Electromagnetic Waves in Variable Media

TL;DR

This paper presents exact methods for solving Maxwell's equations in media with spatially varying electromagnetic properties, enabling advanced optical device design including cloaks and waveguides.

Contribution

It introduces new exact solution techniques for Maxwell's equations in variable media and applies them to design innovative optical devices like cloaks and waveguides.

Findings

Exact solutions for one-coordinate dependent media

Solutions for two-coordinate dependent media

Design principles for optical cloaks and waveguides

Abstract

Two methods are explained to exactly solve Maxwell's equations where permittivity, permeability and conductivity may vary in space.
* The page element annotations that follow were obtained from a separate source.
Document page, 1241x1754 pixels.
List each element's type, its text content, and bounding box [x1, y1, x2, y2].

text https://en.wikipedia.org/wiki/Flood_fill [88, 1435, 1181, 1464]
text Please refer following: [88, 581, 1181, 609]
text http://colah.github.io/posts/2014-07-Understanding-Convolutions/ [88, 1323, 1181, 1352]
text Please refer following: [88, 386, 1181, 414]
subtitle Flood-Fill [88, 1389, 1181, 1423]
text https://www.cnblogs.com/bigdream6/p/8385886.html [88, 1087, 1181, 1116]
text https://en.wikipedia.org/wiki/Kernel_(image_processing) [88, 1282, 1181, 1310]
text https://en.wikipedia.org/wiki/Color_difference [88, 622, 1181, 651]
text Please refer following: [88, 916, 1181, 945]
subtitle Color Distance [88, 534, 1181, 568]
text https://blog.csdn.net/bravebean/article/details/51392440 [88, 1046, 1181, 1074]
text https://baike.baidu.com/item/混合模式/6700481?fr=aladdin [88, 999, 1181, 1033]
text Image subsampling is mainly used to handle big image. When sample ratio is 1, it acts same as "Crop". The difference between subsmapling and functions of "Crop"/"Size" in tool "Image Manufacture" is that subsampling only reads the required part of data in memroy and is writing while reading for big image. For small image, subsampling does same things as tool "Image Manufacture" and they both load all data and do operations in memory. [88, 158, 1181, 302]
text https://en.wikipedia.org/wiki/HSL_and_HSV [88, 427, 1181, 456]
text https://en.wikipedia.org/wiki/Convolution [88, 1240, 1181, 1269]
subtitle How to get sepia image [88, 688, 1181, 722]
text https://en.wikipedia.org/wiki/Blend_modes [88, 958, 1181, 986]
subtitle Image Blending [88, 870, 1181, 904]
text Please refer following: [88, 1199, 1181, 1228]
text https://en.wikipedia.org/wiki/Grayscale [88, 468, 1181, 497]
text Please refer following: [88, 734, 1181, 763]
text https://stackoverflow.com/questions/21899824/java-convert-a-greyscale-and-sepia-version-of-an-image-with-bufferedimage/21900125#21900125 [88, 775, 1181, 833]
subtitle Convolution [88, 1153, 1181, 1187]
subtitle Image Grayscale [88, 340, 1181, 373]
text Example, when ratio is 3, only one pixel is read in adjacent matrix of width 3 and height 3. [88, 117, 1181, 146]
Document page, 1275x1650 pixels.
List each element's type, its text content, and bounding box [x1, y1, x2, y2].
In the constitutive relations, retardation is regarded. If the material properties depend but on one coordinate, general solutions are derived. If the properties depend on two coordinates, geometrically restricted solutions are obtained. Applications to graded reflectors, especially to dielectric mirrors, to filters, polarizers and to waveguides, plain and cylindrical, are indicated. New foundations for the design of optical instruments, which are centered around an axis, and for the design of invisibility cloaks, plain and spherical, are proposed. The variability of material properties makes possible effects which cannot happen in constant media, e.g. stopping the flux of electromagnetic energy without loss. As a consequence, spherical devices can be constructed which bind electromagnetic waves.